[Start of Attachment]

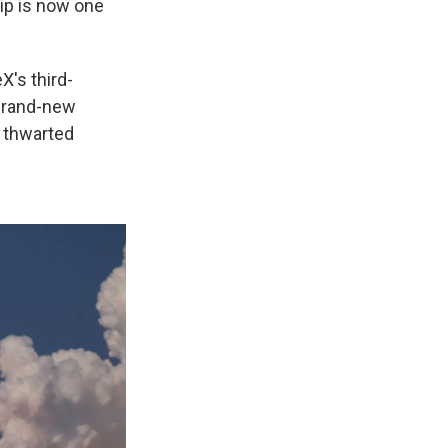
ip is now one
X's third-
 brand-new
s thwarted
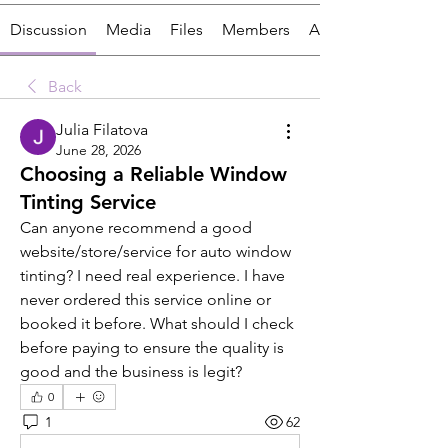
Discussion
Media
Files
Members
About
Back
Julia Filatova
June 28, 2026
Choosing a Reliable Window
Tinting Service
Can anyone recommend a good 
website/store/service for auto window 
tinting? I need real experience. I have 
never ordered this service online or 
booked it before. What should I check 
before paying to ensure the quality is 
good and the business is legit?
0
1
62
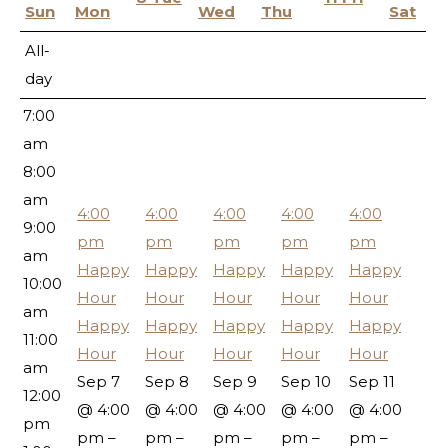
5:00
Sun
Mon
Wed
Thu
Sat
am
All-
6:00
day
am
7:00
am
8:00
am
4:00
4:00
4:00
4:00
4:00
9:00
pm
pm
pm
pm
pm
am
Happy
Happy
Happy
Happy
Happy
10:00
Hour
Hour
Hour
Hour
Hour
am
Happy
Happy
Happy
Happy
Happy
11:00
Hour
Hour
Hour
Hour
Hour
am
Sep 7
Sep 8
Sep 9
Sep 10
Sep 11
12:00
@ 4:00
@ 4:00
@ 4:00
@ 4:00
@ 4:00
pm
pm –
pm –
pm –
pm –
pm –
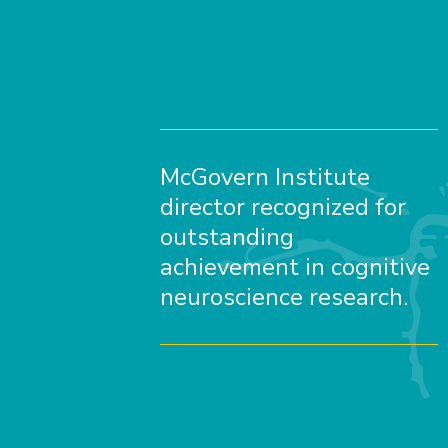
McGovern Institute
director recognized for
outstanding
achievement in cognitive
neuroscience research.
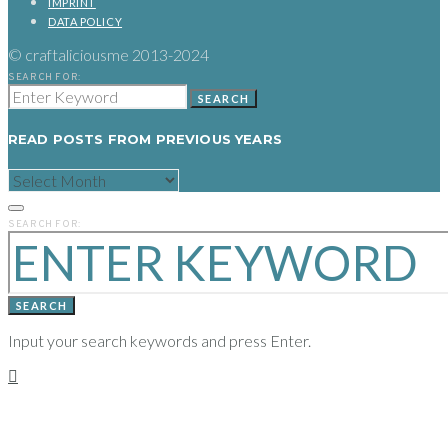
IMPRINT
DATA POLICY
© craftaliciousme 2013-2024
SEARCH FOR:
SEARCH
READ POSTS FROM PREVIOUS YEARS
READ
POSTS
FROM
PREVIOUS
SEARCH FOR:
YEARS
SEARCH
Input your search keywords and press Enter.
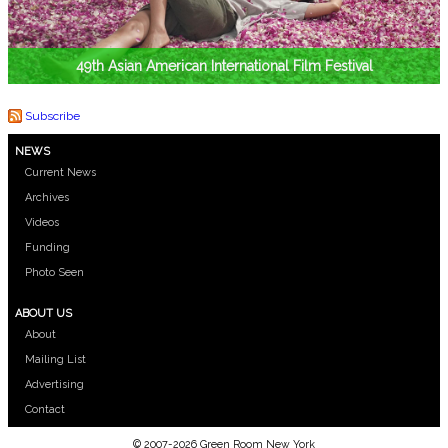
49th Asian American International Film Festival
Subscribe
NEWS
Current News
Archives
Videos
Funding
Photo Seen
ABOUT US
About
Mailing List
Advertising
Contact
© 2007-2026 Green Room New York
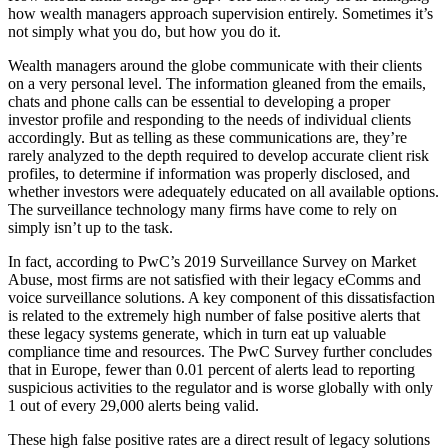
how wealth managers approach supervision entirely. Sometimes it’s
not simply what you do, but how you do it.
Wealth managers around the globe communicate with their clients
on a very personal level. The information gleaned from the emails,
chats and phone calls can be essential to developing a proper
investor profile and responding to the needs of individual clients
accordingly. But as telling as these communications are, they’re
rarely analyzed to the depth required to develop accurate client risk
profiles, to determine if information was properly disclosed, and
whether investors were adequately educated on all available options.
The surveillance technology many firms have come to rely on
simply isn’t up to the task.
In fact, according to PwC’s 2019 Surveillance Survey on Market
Abuse, most firms are not satisfied with their legacy eComms and
voice surveillance solutions. A key component of this dissatisfaction
is related to the extremely high number of false positive alerts that
these legacy systems generate, which in turn eat up valuable
compliance time and resources. The PwC Survey further concludes
that in Europe, fewer than 0.01 percent of alerts lead to reporting
suspicious activities to the regulator and is worse globally with only
1 out of every 29,000 alerts being valid.
These high false positive rates are a direct result of legacy solutions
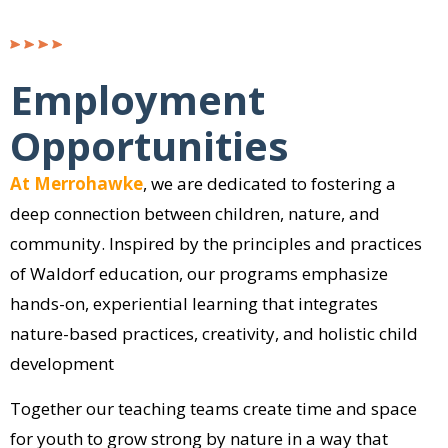
Employment
Opportunities
At Merrohawke
, we are dedicated to fostering a
deep connection between children, nature, and
community. Inspired by the principles and practices
of Waldorf education, our programs emphasize
hands-on, experiential learning that integrates
nature-based practices, creativity, and holistic child
development
Together our teaching teams create time and space
for youth to grow strong by nature in a way that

[End of Attachment]

Task brief:
Can you echo every line of the material above without changing a word, leaving out the picture markers?

Result:
ip is now one
X's third-
 brand-new
s thwarted
Discussion
Media
Files
Members
About
Back
Julia Filatova
June 28, 2026
Choosing a Reliable Window
Tinting Service
Can anyone recommend a good 
website/store/service for auto window 
tinting? I need real experience. I have 
never ordered this service online or 
booked it before. What should I check 
before paying to ensure the quality is 
good and the business is legit?
0
1
62
5:00
Sun
Mon
Wed
Thu
Sat
am
All-
6:00
day
am
7:00
am
8:00
am
4:00
4:00
4:00
4:00
4:00
9:00
pm
pm
pm
pm
pm
am
Happy
Happy
Happy
Happy
Happy
10:00
Hour
Hour
Hour
Hour
Hour
am
Happy
Happy
Happy
Happy
Happy
11:00
Hour
Hour
Hour
Hour
Hour
am
Sep 7
Sep 8
Sep 9
Sep 10
Sep 11
12:00
@ 4:00
@ 4:00
@ 4:00
@ 4:00
@ 4:00
pm
pm –
pm –
pm –
pm –
pm –
McGovern Institute
director recognized for
outstanding
achievement in cognitive
neuroscience research.
IMPRINT
DATA POLICY
© craftaliciousme 2013-2024
SEARCH FOR:
SEARCH
READ POSTS FROM PREVIOUS YEARS
READ
POSTS
FROM
PREVIOUS
SEARCH FOR:
YEARS
SEARCH
Input your search keywords and press Enter.
49th Asian American International Film Festival
Subscribe
NEWS
Current News
Archives
Videos
Funding
Photo Seen
ABOUT US
About
Mailing List
Advertising
Contact
© 2007-2026 Green Room New York
how wealth managers approach supervision entirely. Sometimes it’s
not simply what you do, but how you do it.
Wealth managers around the globe communicate with their clients
on a very personal level. The information gleaned from the emails,
chats and phone calls can be essential to developing a proper
investor profile and responding to the needs of individual clients
accordingly. But as telling as these communications are, they’re
rarely analyzed to the depth required to develop accurate client risk
profiles, to determine if information was properly disclosed, and
whether investors were adequately educated on all available options.
The surveillance technology many firms have come to rely on
simply isn’t up to the task.
In fact, according to PwC’s 2019 Surveillance Survey on Market
Abuse, most firms are not satisfied with their legacy eComms and
voice surveillance solutions. A key component of this dissatisfaction
is related to the extremely high number of false positive alerts that
these legacy systems generate, which in turn eat up valuable
compliance time and resources. The PwC Survey further concludes
that in Europe, fewer than 0.01 percent of alerts lead to reporting
suspicious activities to the regulator and is worse globally with only
1 out of every 29,000 alerts being valid.
These high false positive rates are a direct result of legacy solutions
Employment
Opportunities
At Merrohawke
, we are dedicated to fostering a
deep connection between children, nature, and
community. Inspired by the principles and practices
of Waldorf education, our programs emphasize
hands-on, experiential learning that integrates
nature-based practices, creativity, and holistic child
development
Together our teaching teams create time and space
for youth to grow strong by nature in a way that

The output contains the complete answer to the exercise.